Since my previous update on the Northern Indigenous Copper Database, I have come to some important realizations about the scope of my project, particularly in light of all of the other priorities that require my attention and time that I am sure everyone is dealing with.  Most importantly, I have realized some of my limitations in digital skills, particularly when venturing into unfamiliar territory.  I have spent a substantial amount of time over the past month trying to understand the software that I had chosen as the framework of my project – Nunaliit.  Although this initially seemed like the ideal tool to use, I have been repeatedly stymied by the (apparently not so) simple task of downloading and installing the software to assess it.  After much trial and error, and some back and forth with developers on the Nunaliit Github, I eventually was able to install the program, but have very little understanding of how to use it and very little remaining patience and time to figure it out.  So far all of my interactions with Nunaliit have been though the Command Line, and I am simply not knowledgeable enough to move forward with my project in this manner.  Although in some respects it feels as if I am back to square one, I feel more invigorated now to move forward with creating my project without being restricted by the choice to use Nunaliit.  I’m sure it would work perfectly well for what I want to do, but it is not the right program for me right now.  The decision to ditch Nunaliit and choose a different software will also allow me to learn from the trials and errors (and successes) of the rest of MSUDAI.
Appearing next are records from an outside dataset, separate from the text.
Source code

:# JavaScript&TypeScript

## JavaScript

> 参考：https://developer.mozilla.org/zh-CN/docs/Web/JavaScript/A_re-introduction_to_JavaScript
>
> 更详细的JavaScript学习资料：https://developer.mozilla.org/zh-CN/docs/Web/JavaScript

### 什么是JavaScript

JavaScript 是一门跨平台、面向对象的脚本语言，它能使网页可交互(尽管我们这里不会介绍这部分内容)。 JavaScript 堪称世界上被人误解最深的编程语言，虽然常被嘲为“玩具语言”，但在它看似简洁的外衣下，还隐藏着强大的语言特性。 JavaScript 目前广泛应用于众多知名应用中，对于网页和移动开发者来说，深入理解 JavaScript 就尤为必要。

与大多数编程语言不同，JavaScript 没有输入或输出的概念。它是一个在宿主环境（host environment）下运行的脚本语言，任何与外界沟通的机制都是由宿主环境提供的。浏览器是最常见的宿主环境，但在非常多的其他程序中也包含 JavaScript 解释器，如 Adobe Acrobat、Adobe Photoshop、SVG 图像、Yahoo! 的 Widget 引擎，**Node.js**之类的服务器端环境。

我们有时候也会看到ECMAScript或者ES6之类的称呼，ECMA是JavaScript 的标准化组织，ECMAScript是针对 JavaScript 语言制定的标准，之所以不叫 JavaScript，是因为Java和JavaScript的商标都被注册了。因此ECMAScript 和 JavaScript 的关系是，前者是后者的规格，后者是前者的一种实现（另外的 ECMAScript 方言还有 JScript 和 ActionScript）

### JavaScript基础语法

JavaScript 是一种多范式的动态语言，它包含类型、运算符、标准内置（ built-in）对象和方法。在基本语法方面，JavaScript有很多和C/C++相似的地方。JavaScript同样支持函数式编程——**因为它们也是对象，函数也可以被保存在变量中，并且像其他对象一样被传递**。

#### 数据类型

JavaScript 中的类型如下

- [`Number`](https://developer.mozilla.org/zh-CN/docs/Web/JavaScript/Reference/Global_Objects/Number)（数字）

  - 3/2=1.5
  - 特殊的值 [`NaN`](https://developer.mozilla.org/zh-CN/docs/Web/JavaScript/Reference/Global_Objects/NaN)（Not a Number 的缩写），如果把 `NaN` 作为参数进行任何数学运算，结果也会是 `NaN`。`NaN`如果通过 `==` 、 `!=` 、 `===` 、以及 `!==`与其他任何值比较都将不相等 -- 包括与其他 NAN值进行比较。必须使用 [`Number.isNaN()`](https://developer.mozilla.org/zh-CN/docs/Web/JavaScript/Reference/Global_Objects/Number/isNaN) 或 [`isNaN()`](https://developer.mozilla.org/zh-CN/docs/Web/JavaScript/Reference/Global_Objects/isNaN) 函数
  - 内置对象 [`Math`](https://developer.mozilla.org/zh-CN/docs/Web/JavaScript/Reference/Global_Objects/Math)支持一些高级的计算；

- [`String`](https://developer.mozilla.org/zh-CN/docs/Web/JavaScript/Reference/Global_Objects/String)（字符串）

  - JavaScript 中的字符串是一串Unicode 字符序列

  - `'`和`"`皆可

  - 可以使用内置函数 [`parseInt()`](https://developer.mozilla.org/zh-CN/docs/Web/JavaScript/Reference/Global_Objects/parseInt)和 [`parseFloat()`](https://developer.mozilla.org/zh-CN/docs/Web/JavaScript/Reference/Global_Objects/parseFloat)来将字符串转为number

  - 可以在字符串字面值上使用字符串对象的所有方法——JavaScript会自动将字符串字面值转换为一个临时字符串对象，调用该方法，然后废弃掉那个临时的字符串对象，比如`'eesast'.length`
With that being said, the task at hand now is to choose a more user-friendly program to move forward with.  As it seems many other workshop participants have done, I am currently thinking that I will go back to ieldran as a basic framework on which I can use to base the NICD.  Although I would like some differences in functionality, I would imagine that the combined power of Bootstrap and Leaflet will provide me with enough options to create a product that I am happy with, and enough flexibility to be able to update and grow the project in the future.  The way ieldran is designed has also given me some ideas on simplifying the back end database as well.  Because my dissertation work is part of a much larger research effort, the structure of our organizational database is not set in stone.  At the moment, then, the notion that I can simply upload a dataset to github in the form of a CSV file is appealing.  Our data is currently in Excel and Access, and is going through a process of cleaning and streamlining at the moment.  Rather than trying to reinvent the wheel by using a new repository such as Kora, it will probably make my life much simpler to be able to export data from our existing databases into a BootLeaf webmap hosted on GitHub.  I believe this will be a good plan moving forward, and will allow me to focus on actually creating a working website rather than banging my head against data organization and software installation troubles.